Сима поднялась. Посыпались шпильки, завиток соскользнул на нос, она отвела волосы рукой.

—      Наверное, — сказала устало.

—      Эх, ты! — Володя отвернулся, сунул руки под мышки, зашагал к калитке, подняв презрительные плечи.

—      Подожди! Володя, подожди! — Сима заметалась по комнате, сунула босые ноги в тапочки, сдернула с дивана плед, набросила на плечи...

Она молча стояла перед Володей, дрожа то ли от холода, то ли от тех самых мурашек, которые обволокли сердце. Не было ни слов, ни мыслей, и она сама не знала, зачем остановила его. Просто страшно сейчас остаться одной.

—      Не могу понять, — первым начал Володя, — как ты могла. Твоя музыка — и то, что сказал Рябов...

—      Понимаешь, ведь это была не я... то есть я, конечно, но совсем другая, не та, что сейчас... Володя, мне стыдно, мне очень стыдно, но ведь это уже прошло. Было — и нет. Навсегда нет. Понимаешь?

—      В общем-то понимаю, но... Лучше я уйду, Сима...

—      Нет, как же ты уйдешь? Ведь я тебе потом сама бы все рассказала. Я думала...

—      Я тоже думал... Но мое представление о женском идеале прежде всего связано с чистотой...
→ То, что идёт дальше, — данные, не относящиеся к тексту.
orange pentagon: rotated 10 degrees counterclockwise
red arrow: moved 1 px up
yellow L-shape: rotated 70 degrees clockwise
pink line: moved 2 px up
—      С чем? — переспросила Сима. Она будто оглохла от его холодности, рассудочности. Лучше бы он кричал и обзывал ее, тогда бы она видела, что ему не все равно, что ему больно.

—      С чис-то-той! — почти проскандировал он.

—      Как жаль, что не с добротой... — прошептала Сима и беспомощно, с мольбой добавила: — Прости, если можешь, ведь я люблю тебя!

—      А Рябова? Его ты тоже любила?

—      Нет, нет! Разве его можно любить?

—      Тем хуже для тебя. Прощай, Сима!

—      Прощай, Володя, — ответила она машинально, проводила его взглядом до калитки и села тут же, на скамейке, подобрав босые ноги и закутавшись в плед. Почему она решила, что только Лене приходится расплачиваться за их легкомыслие? Вот и ее черед, и ни от чего нельзя отмахнуться и просто забыть. Каждый за свое расплачивается сам.